Many people tell me that taking the minutes is a mundane activity and as they gain more senior roles, it is not in their bailiwick. Nothing could be further from the truth.
Taking minutes, in general, is important. It doesn’t matter if it is for business and the whole team is counting on you or for yourself; to remember what is on your “to-do” list and who you may want or need to follow up with.
After all, the main purpose of minutes is to put everyone on the same page about what happened and then what will happen next.
Meeting notes are a critical tool for the team and for your career, no matter the stage you are currently in. The notes become the memory of the organization. If it falls on you to take the notes, it’s a more important role than you think.

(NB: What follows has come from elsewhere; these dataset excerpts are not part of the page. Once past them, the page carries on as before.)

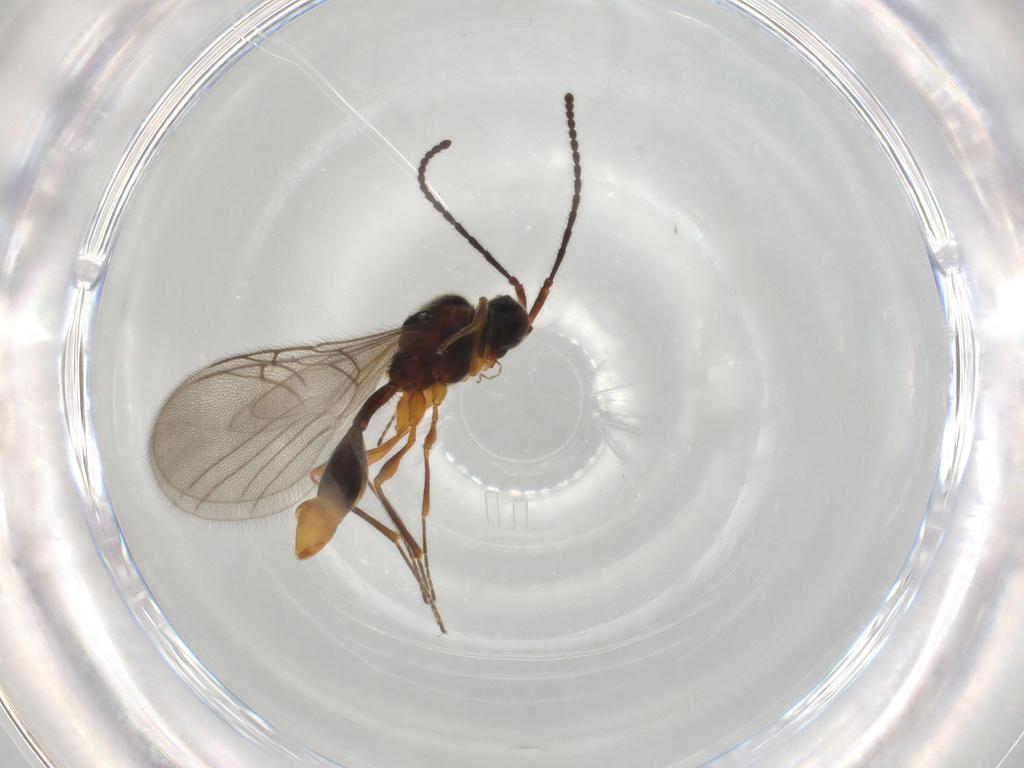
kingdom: Animalia
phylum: Arthropoda
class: Insecta
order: Hymenoptera
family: Diapriidae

Usually, in work settings, there is a format to follow. Your job is to follow that format and document what is important.

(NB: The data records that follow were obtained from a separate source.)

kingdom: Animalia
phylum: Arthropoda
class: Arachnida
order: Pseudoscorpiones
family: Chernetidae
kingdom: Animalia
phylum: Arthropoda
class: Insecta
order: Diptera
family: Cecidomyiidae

Business Management Daily wrote a foundational article in 2017 on taking minutes by Caroline Kaufman My advice is front and center and it rings even more true today. If you are responsible for the minutes, you have a heavyweight on your shoulders. Your words will become the institutional memory. Be clear, consistent, and most of all “un-annoying” as you take notes and make sure you memorialize the gist of the discussion and key decision points of the conversation.
The full article on taking notes can be read by clicking this link to Business Management Daily.
You may also need to take personal notes. This can happen in many settings, such as at the Doctor’s office or with the refrigerator repair people (that’s a whole other topic for me), or at a community meeting. In these instances, it is even more critical that you are clear, consistent, and can read what you wrote. And of course, make sure the notes you take are legible and make sense.
In this digital world, I’ve found that it helps to put your notes in your phone. I text (technically it’s type but it feels like texting) my notes, in the notes section of the contact. I usually put something I will remember like, “Walmart clerk with red hair and rugby shirt said buy this Roku”. This reminds me of the conversation and what was said and usually what next steps I need to take.
Remember, when you can’t remember that’s why we have the written minutes. Keep track of what happens at meetings. If you are not the minute taker, make sure you read the minutes and make any corrections. Take note of anything that impacts you or your department and learn to use it to your advantage.
The minutes are the memory. Use the memory.